Nope, is the right answer. 

We need to take a breath.  Children need to take a breath.  We need to make these breaths planned and purposeful.

A breath is a conscious break from constant engagement in teaching and learning.  Why take a breath?  These are a few of the cogent reasons.

  • The whole child needs time for schooling and time away from schooling.  Consider all the interests and needs a growing child displays.  Time is the vehicle for these interests and needs to be addressed.  If schooling consumes a child’s time, then the whole child cannot grow properly.
  • Learning requires time for conscious intellectual digestion and skill exploration.  That time is a recess from the constant spigot of instruction and the opportunity for conscious and unconscious thinking about and mulling over what has been learned.  Short term memory requires 7-10 repetitions of a fact or a concept before it sticks.  Long-term memory requires 17-20 reps.  Many of these repetitions do not take place in class time, but in a child’s reflective thinking.  Children don’t stop thinking about and trying out the things they learn.  They need time away from teaching to learn what they have been taught.
  • Learning fatigue is a reality.  Being consciously engaged in on-screen learning is hard work.  Focusing on a screen or screens for a length of time, although it is not physical movement, is tiring because of its rigidity and lack of movement.  Fatigued children do not learn efficiently.
  • Attending school is a child’s conscious decision in remote education.  And, not attending also is a conscious decision. With a click, a child can turn off the screen and be absent.  Work with a child to make time off the right time off.

Stop the teaching and breathe.  It is a healthy thing to do.

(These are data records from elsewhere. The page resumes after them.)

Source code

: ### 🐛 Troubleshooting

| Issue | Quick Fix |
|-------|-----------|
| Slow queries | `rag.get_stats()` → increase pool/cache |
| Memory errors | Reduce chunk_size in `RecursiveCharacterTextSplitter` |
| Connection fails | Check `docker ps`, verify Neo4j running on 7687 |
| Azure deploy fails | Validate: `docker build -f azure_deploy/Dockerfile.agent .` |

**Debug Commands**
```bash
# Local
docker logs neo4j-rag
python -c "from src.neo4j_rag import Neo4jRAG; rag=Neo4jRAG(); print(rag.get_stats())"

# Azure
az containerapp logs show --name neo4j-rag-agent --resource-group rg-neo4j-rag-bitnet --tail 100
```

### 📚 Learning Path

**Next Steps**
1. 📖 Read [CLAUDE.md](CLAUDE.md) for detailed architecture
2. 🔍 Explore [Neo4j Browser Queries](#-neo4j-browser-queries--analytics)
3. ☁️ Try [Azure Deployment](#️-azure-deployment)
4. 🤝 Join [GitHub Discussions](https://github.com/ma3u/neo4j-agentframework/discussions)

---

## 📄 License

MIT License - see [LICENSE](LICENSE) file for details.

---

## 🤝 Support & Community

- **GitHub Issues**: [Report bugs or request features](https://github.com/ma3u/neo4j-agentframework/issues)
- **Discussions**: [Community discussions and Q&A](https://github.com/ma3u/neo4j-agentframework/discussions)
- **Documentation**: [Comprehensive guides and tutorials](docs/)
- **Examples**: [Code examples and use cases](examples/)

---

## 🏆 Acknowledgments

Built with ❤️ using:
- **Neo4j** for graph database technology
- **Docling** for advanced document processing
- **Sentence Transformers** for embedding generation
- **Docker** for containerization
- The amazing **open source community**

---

A breath taking looks like this.

Create a school day without any new instruction.  Stop the teaching and catch up.  Why is that when a line of cars travels in a caravan, the last car drives at a higher speed than the lead car?  Every hesitation in the speed of each car in the caravan is exaggerated for the last car in line.  The gaps grow and more speed is required to catch up.  Consider a constant stream of instruction as a caravan.  We need to stop teaching and attend to the last children in the learning line.  Is each of these children confident enough in their learning to continue the journey forward?  It takes time to catch up.  Catching up is highly individualized and it takes time to measure what each individual requires to get caught up.  Catching  up requires the right teacher questions to establish how a child will catch up.  Catching up takes time to unlearn and learn correctly.  Catching up results in a confident and solid learning for all children.  Effective teaching works best when all children are ready to learn and why wouldn’t we take a breath to ensure their readiness?

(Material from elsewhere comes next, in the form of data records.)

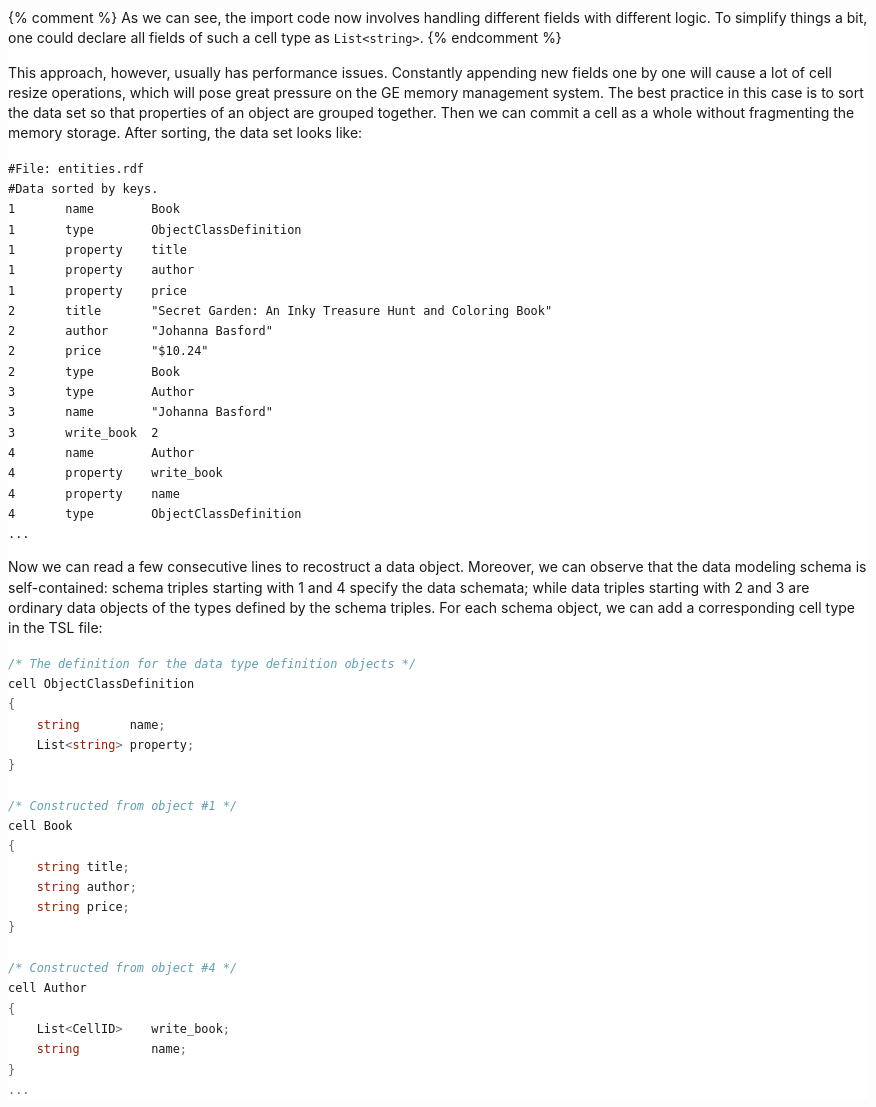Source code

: {% comment %}
As we can see, the import code now involves handling different fields with
different logic. To simplify things a bit, one could declare all fields of such
a cell type as `List<string>`.
{% endcomment %}

This approach, however, usually has performance issues.  Constantly
appending new fields one by one will cause a lot of cell resize
operations, which will pose great pressure on the GE memory
management system.  The best practice in this case is to sort the
data set so that properties of an object are grouped together. Then we
can commit a cell as a whole without fragmenting the memory
storage. After sorting, the data set looks like:

```
#File: entities.rdf
#Data sorted by keys.
1       name        Book
1       type        ObjectClassDefinition
1       property    title
1       property    author
1       property    price
2       title       "Secret Garden: An Inky Treasure Hunt and Coloring Book"
2       author      "Johanna Basford" 
2       price       "$10.24"
2       type        Book
3       type        Author
3       name        "Johanna Basford"
3       write_book  2
4       name        Author
4       property    write_book
4       property    name
4       type        ObjectClassDefinition
...
```

Now we can read a few consecutive lines to recostruct a data
object. Moreover, we can observe that the data modeling schema is
self-contained: schema triples starting with 1 and 4 specify the data
schemata; while data triples starting with 2 and 3 are ordinary data
objects of the types defined by the schema triples. For each schema
object, we can add a corresponding cell type in the TSL file:

```C#
/* The definition for the data type definition objects */
cell ObjectClassDefinition
{
    string       name;
    List<string> property;
}

/* Constructed from object #1 */
cell Book
{
    string title;
    string author;
    string price;
}

/* Constructed from object #4 */
cell Author
{
    List<CellID>    write_book;
    string          name;
}
...
```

A time of the school day with no new instruction.  Take a break every day from the constant streaming.  It could be the proverbial one-hour lunch break.  Shut off the screens and enjoy a time away for eating.  In school, lunch is a finite number of minutes pinched by the time it takes to get to the cafeteria, get a lunch, and get back to class.  For elementary children, lunch is a compromise with noontime recess.  These pinches are not at play for at-home children, so eliminate them also for in-school children.  Lunch and free time!  What an idea. 

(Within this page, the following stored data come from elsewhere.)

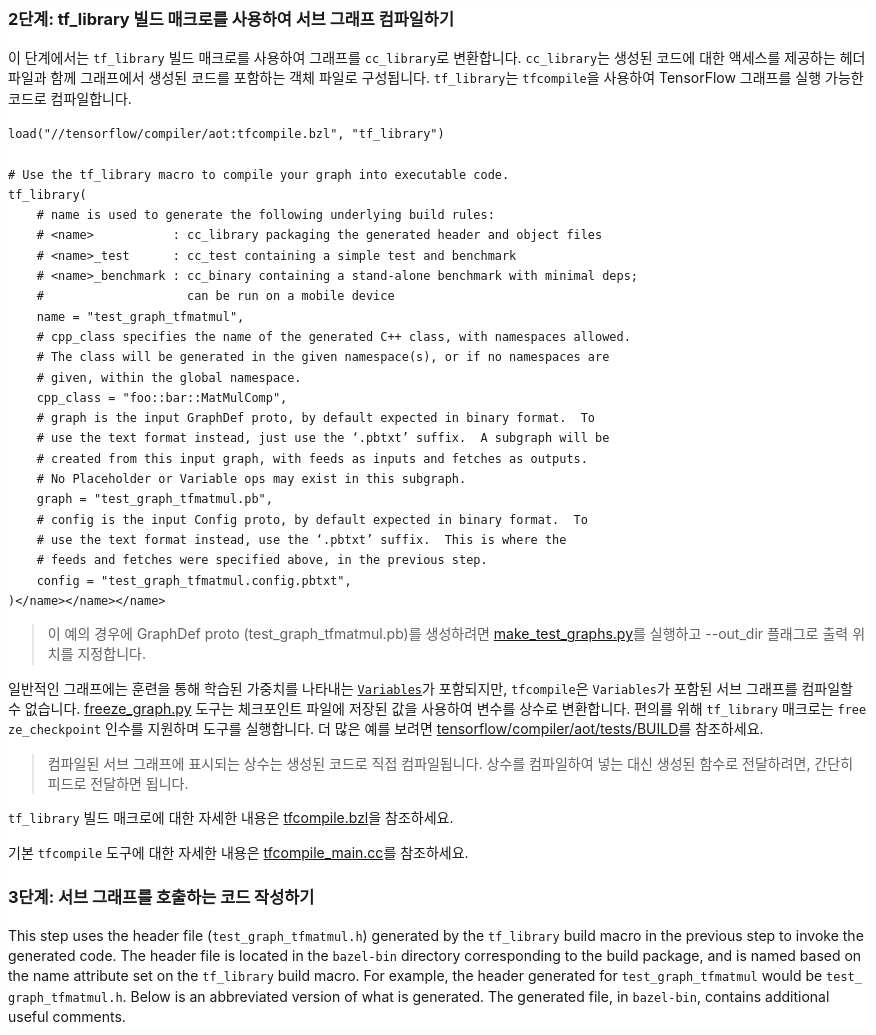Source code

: ### 2단계: tf_library 빌드 매크로를 사용하여 서브 그래프 컴파일하기

이 단계에서는 `tf_library` 빌드 매크로를 사용하여 그래프를 `cc_library`로 변환합니다. `cc_library`는 생성된 코드에 대한 액세스를 제공하는 헤더 파일과 함께 그래프에서 생성된 코드를 포함하는 객체 파일로 구성됩니다. `tf_library`는 `tfcompile`을 사용하여 TensorFlow 그래프를 실행 가능한 코드로 컴파일합니다.

```build
load("//tensorflow/compiler/aot:tfcompile.bzl", "tf_library")

# Use the tf_library macro to compile your graph into executable code.
tf_library(
    # name is used to generate the following underlying build rules:
    # <name>           : cc_library packaging the generated header and object files
    # <name>_test      : cc_test containing a simple test and benchmark
    # <name>_benchmark : cc_binary containing a stand-alone benchmark with minimal deps;
    #                    can be run on a mobile device
    name = "test_graph_tfmatmul",
    # cpp_class specifies the name of the generated C++ class, with namespaces allowed.
    # The class will be generated in the given namespace(s), or if no namespaces are
    # given, within the global namespace.
    cpp_class = "foo::bar::MatMulComp",
    # graph is the input GraphDef proto, by default expected in binary format.  To
    # use the text format instead, just use the ‘.pbtxt’ suffix.  A subgraph will be
    # created from this input graph, with feeds as inputs and fetches as outputs.
    # No Placeholder or Variable ops may exist in this subgraph.
    graph = "test_graph_tfmatmul.pb",
    # config is the input Config proto, by default expected in binary format.  To
    # use the text format instead, use the ‘.pbtxt’ suffix.  This is where the
    # feeds and fetches were specified above, in the previous step.
    config = "test_graph_tfmatmul.config.pbtxt",
)</name></name></name>
```

> 이 예의 경우에 GraphDef proto (test_graph_tfmatmul.pb)를 생성하려면 [make_test_graphs.py](https://www.tensorflow.org/code/tensorflow/compiler/aot/tests/make_test_graphs.py)를 실행하고 --out_dir 플래그로 출력 위치를 지정합니다.

일반적인 그래프에는 훈련을 통해 학습된 가중치를 나타내는 [`Variables`](https://www.tensorflow.org/guide/variables)가 포함되지만, `tfcompile`은 `Variables`가 포함된 서브 그래프를 컴파일할 수 없습니다. [freeze_graph.py](https://www.tensorflow.org/code/tensorflow/python/tools/freeze_graph.py) 도구는 체크포인트 파일에 저장된 값을 사용하여 변수를 상수로 변환합니다. 편의를 위해 `tf_library` 매크로는 `freeze_checkpoint` 인수를 지원하며 도구를 실행합니다. 더 많은 예를 보려면 [tensorflow/compiler/aot/tests/BUILD](https://www.tensorflow.org/code/tensorflow/compiler/aot/tests/BUILD)를 참조하세요.

> 컴파일된 서브 그래프에 표시되는 상수는 생성된 코드로 직접 컴파일됩니다. 상수를 컴파일하여 넣는 대신 생성된 함수로 전달하려면, 간단히 피드로 전달하면 됩니다.

`tf_library` 빌드 매크로에 대한 자세한 내용은 [tfcompile.bzl](https://www.tensorflow.org/code/tensorflow/compiler/aot/tfcompile.bzl)을 참조하세요.

기본 `tfcompile` 도구에 대한 자세한 내용은 [tfcompile_main.cc](https://www.tensorflow.org/code/tensorflow/compiler/aot/tfcompile_main.cc)를 참조하세요.

### 3단계: 서브 그래프를 호출하는 코드 작성하기

This step uses the header file (`test_graph_tfmatmul.h`) generated by the `tf_library` build macro in the previous step to invoke the generated code. The header file is located in the `bazel-bin` directory corresponding to the build package, and is named based on the name attribute set on the `tf_library` build macro. For example, the header generated for `test_graph_tfmatmul` would be `test_graph_tfmatmul.h`. Below is an abbreviated version of what is generated. The generated file, in `bazel-bin`, contains additional useful comments.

It could be a real recess for standing up, walking away, and moving. Tell at-home children to go outdoors and take a safe walk.  Take in-school children for a walk around the school campus or several laps of the school hallways.  Get the blood stirring.  This is not a PE class, but relaxing recreation, a social walk, a time away.

Stop the teaching – for a moment.  Breathe.  Allow the whole child to breathe.  Assure that all children are caught up and ready for their next learning.  Now, everyone, breathe deeply.  And, again.